What’s got me angry about this is the new revelations of outside tampering with the situation. A group called the American Patriot Recall Coalition (Facebook page here), which despite its name does not want to recall those it sees as “American Patriots,” has filed recall petitions for some of the Senators who left the state. There are two things that are very interesting about the APRC. The first is that they are based in Salt Lake City. Yes, the Salt Lake City in Utah. Why is a group in Utah concerned with what is going on in Wisconsin? To answer that you have to look at interesting fact number two. The APRC is “non-partisan.” The American Heritage Dictionary defines “non-partisan” as, “Based on, influenced by, affiliated with, or supporting the interests or policies of no single political party.” Does the APRC live up to that definition?
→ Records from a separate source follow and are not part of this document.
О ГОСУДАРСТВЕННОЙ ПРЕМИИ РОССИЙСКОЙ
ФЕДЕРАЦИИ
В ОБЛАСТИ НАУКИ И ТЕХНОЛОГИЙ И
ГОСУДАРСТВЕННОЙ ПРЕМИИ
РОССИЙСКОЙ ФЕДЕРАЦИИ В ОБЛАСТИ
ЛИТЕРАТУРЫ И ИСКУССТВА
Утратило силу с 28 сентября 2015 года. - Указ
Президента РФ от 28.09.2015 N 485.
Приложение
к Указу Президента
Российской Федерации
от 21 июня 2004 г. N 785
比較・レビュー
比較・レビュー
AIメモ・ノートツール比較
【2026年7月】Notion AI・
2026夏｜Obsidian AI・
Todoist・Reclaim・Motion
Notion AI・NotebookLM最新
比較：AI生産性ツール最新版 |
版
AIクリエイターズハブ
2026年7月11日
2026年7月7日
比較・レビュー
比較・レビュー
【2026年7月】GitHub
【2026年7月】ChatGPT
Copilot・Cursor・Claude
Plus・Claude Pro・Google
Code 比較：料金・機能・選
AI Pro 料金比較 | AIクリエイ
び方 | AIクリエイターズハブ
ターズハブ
The answer is a resounding no.They do not seem to be directly affiliated with anyone party, but a quick glance at their views shows that it is, at least, a conservative organization.
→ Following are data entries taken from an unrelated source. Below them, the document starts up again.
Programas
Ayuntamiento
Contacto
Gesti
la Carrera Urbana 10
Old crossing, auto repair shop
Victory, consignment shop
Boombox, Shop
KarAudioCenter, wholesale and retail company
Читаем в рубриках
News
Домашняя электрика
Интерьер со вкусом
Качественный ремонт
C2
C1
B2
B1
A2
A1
The founder and executive director of ARPC is Dan Baltes, a Utah-based lawyer. He is also the founder of “Americans Against Immigration Amnesty”, a group that is anti-immigrant at best. The real give away is a line from the APRC’s first press release that says:

“The President, Organizing for America, The Democratic National
Committee, the AFL-CIO, SEIU, other labor unions, as well as communist, Socialist and other progressive organizations have embarked on a campaign to undermine our Republic and the orderly operation of State legislatures.”
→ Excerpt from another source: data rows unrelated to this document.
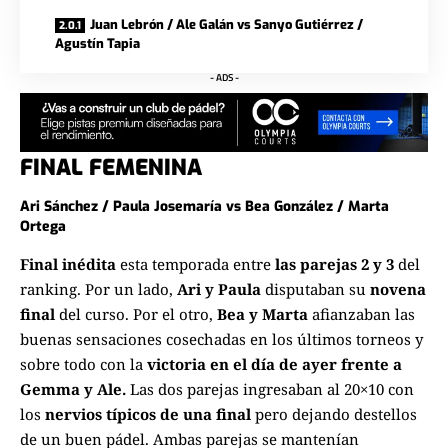
Juan Lebrón / Ale Galán vs Sanyo Gutiérrez /
Agustín Tapia
- ADS -
FINAL FEMENINA
Ari Sánchez / Paula Josemaría vs Bea González / Marta
Ortega
Final inédita
esta temporada entre
las parejas 2 y 3
del
ranking. Por un lado,
Ari y Paula
disputaban su
novena
final
del curso. Por el otro,
Bea y Marta
afianzaban las
buenas sensaciones cosechadas en los últimos torneos y
sobre todo con la
victoria en el día de ayer frente a
Gemma y Ale.
Las dos parejas ingresaban al 20×10 con
los
nervios típicos de una final
pero dejando destellos
de un buen pádel. Ambas parejas se mantenían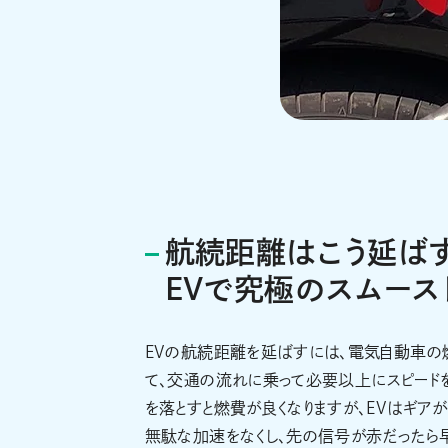
航続距離はこう延ばす
EVで究極のスムース
EVの航続距離を延ばすには、電気自動車の燃
て、交通の流れに乗って必要以上にスピード
を落とすと燃費が良くなりますが、EVはギア
無駄な加速をなくし、先の信号が赤だったら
That’s forty words that boil down to, “Liberals are the Devil.” It’s no surprise that the APRC is going after only Democratic lawmakers, and one county Sheriff in Arizona who is critical of that state’s immigration policy.

The scariest characteristic that I’ve noticed about ultra-conservatives from Mr. Baltes to Michelle Bachmann to Glenn Beck, is their rampant use of hyperbole.  Glenn Beck goes on television every night like the world is ending.  He sounds like Chicken Little. “The sky is falling! The sky is falling.” If you listen to these people speak you will come away from it thinking two things. If people have brown skin they are either stealing all the good jobs, drastically increasing the price of healthcare, education, and so forth, and the government is the reason everything is horrible. Believe me EVERYTHING IS HORRIBLE. We just need to let business do what ever it wants, make sure the rich don’t pay any taxes (they create all the jobs you know), and everything will be fine. George W. Bush said, “You are either with us or with the terrorists.” These people have taken that statement to the extreme. That’s why Obama is a Communist (and Communist is a bad word.) That’s why liberals are the Devil. They think that if you disagree with them you are anti-American. They think they know what the Constitution says. It says government should stay out of our lives, unless you’re gay and you want to get married. It says your rights don’t matter if business doesn’t like them. It says just because you’re born here that doesn’t make you a citizen. Oh wait, we should repeal the 14th amendment so it does say that. It says, “We’re American and you’re not!” Well, I”ve got news for these people. The 1st Amendment says that you’re wrong. We all have an obligation to stand up and voice our opinions. I can say what I believe. Just because I’m not with you does not mean I support terrorism. Just because I disagree with you doesn’t mean that I’m less of an American. I say government can be a force of good and should help those that need it. I say gay people should be able to get married if they want to .I say Pres. Obama isn’t a Communist (and Communist isn’t a bad word.).   I say business’ interests should always take a back seat to citizen’s interest. I say if people are born in this country they should have the rights to citizenship. The 14th Amendment says so. To put it simply I say:

“I’m an American; you’re an American. Get used to it.”